Introduction

David Newman is a physics professor here at UAF (but we already knew that). As as professor his time is distributed between teaching and helping/advising students; service, which includes committee positions; and research. Professor Newman has worked full-time in research positions but likes to teach and as such combines both teaching and research into his career.

Prof. Newman has been married for 26 years and has one son, Tilahun, who is almost 6. Professor Newman and his wife worked in the Peace Corp in Africa for some time. Newman also spent 2 years teaching in Kenya. His main focus was physics, although he has covered other topics in the classroom as well.

Many of Newman's in-class demonstrations come from examples he developed while teaching in Kenya. When our book gives physics examples of elevators and escalators, his students would not have been able to comprehend those things very well, so instead he came up with lots a general examples that would be more accessible to all his students.

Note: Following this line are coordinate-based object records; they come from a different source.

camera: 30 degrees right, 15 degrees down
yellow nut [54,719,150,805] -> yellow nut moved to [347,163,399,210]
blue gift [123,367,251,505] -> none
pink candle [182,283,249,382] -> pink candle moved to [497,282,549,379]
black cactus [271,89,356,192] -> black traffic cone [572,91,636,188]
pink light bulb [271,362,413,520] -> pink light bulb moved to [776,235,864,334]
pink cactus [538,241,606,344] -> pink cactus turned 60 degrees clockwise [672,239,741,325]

A big thing Prof. Newman took from teaching in Kenya was the difference in the way education is treated there. Education is seen as a privilege there, whereas here, it is sometimes seen moreso as a rite of passage or something that everyone does. Prof. Newman is also more aware of cheating because of the cultural differences he has found on the subject area. His students in Kenya viewed looking at each other's papers as not cheating but just "seeing how the other person was doing it". Hence the reason we are supposed to "look at the ceiling".